»»

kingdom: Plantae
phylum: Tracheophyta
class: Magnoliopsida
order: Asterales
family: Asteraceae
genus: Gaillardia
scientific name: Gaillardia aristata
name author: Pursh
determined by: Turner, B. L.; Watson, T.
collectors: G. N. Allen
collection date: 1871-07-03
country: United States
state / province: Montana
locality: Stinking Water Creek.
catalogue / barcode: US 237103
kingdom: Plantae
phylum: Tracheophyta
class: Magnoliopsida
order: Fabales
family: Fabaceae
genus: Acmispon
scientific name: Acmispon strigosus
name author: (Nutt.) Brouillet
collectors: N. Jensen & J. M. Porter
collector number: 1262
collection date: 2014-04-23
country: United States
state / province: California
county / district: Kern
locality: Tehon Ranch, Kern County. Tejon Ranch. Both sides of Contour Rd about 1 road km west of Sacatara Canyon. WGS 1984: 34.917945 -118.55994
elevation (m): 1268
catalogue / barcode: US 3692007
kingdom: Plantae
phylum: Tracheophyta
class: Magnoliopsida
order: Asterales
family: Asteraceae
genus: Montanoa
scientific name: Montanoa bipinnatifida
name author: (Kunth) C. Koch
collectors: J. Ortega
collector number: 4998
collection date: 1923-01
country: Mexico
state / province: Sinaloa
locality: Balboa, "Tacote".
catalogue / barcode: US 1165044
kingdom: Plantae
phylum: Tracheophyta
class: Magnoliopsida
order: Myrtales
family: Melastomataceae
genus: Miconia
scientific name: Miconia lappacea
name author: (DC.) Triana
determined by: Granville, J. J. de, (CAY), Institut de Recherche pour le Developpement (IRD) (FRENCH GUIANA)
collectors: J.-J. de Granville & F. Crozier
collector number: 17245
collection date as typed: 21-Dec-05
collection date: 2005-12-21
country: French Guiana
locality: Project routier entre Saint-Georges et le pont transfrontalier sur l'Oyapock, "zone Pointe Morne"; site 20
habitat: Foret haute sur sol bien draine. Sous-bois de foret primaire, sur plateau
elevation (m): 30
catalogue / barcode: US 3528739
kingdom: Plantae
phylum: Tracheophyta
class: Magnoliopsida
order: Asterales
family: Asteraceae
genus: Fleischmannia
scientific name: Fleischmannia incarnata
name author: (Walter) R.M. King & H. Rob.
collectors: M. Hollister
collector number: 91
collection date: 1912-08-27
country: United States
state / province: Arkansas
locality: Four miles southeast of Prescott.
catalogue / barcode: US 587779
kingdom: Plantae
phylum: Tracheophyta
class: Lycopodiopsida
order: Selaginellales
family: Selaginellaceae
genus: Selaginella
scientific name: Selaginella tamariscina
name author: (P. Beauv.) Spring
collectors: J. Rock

««

• Stated task:
Write out every line of the material above, word for word and in the same order.

• Exercise response:
kingdom: Plantae
phylum: Tracheophyta
class: Magnoliopsida
order: Asterales
family: Asteraceae
genus: Gaillardia
scientific name: Gaillardia aristata
name author: Pursh
determined by: Turner, B. L.; Watson, T.
collectors: G. N. Allen
collection date: 1871-07-03
country: United States
state / province: Montana
locality: Stinking Water Creek.
catalogue / barcode: US 237103
kingdom: Plantae
phylum: Tracheophyta
class: Magnoliopsida
order: Fabales
family: Fabaceae
genus: Acmispon
scientific name: Acmispon strigosus
name author: (Nutt.) Brouillet
collectors: N. Jensen & J. M. Porter
collector number: 1262
collection date: 2014-04-23
country: United States
state / province: California
county / district: Kern
locality: Tehon Ranch, Kern County. Tejon Ranch. Both sides of Contour Rd about 1 road km west of Sacatara Canyon. WGS 1984: 34.917945 -118.55994
elevation (m): 1268
catalogue / barcode: US 3692007
kingdom: Plantae
phylum: Tracheophyta
class: Magnoliopsida
order: Asterales
family: Asteraceae
genus: Montanoa
scientific name: Montanoa bipinnatifida
name author: (Kunth) C. Koch
collectors: J. Ortega
collector number: 4998
collection date: 1923-01
country: Mexico
state / province: Sinaloa
locality: Balboa, "Tacote".
catalogue / barcode: US 1165044
kingdom: Plantae
phylum: Tracheophyta
class: Magnoliopsida
order: Myrtales
family: Melastomataceae
genus: Miconia
scientific name: Miconia lappacea
name author: (DC.) Triana
determined by: Granville, J. J. de, (CAY), Institut de Recherche pour le Developpement (IRD) (FRENCH GUIANA)
collectors: J.-J. de Granville & F. Crozier
collector number: 17245
collection date as typed: 21-Dec-05
collection date: 2005-12-21
country: French Guiana
locality: Project routier entre Saint-Georges et le pont transfrontalier sur l'Oyapock, "zone Pointe Morne"; site 20
habitat: Foret haute sur sol bien draine. Sous-bois de foret primaire, sur plateau
elevation (m): 30
catalogue / barcode: US 3528739
kingdom: Plantae
phylum: Tracheophyta
class: Magnoliopsida
order: Asterales
family: Asteraceae
genus: Fleischmannia
scientific name: Fleischmannia incarnata
name author: (Walter) R.M. King & H. Rob.
collectors: M. Hollister
collector number: 91
collection date: 1912-08-27
country: United States
state / province: Arkansas
locality: Four miles southeast of Prescott.
catalogue / barcode: US 587779
kingdom: Plantae
phylum: Tracheophyta
class: Lycopodiopsida
order: Selaginellales
family: Selaginellaceae
genus: Selaginella
scientific name: Selaginella tamariscina
name author: (P. Beauv.) Spring
collectors: J. Rock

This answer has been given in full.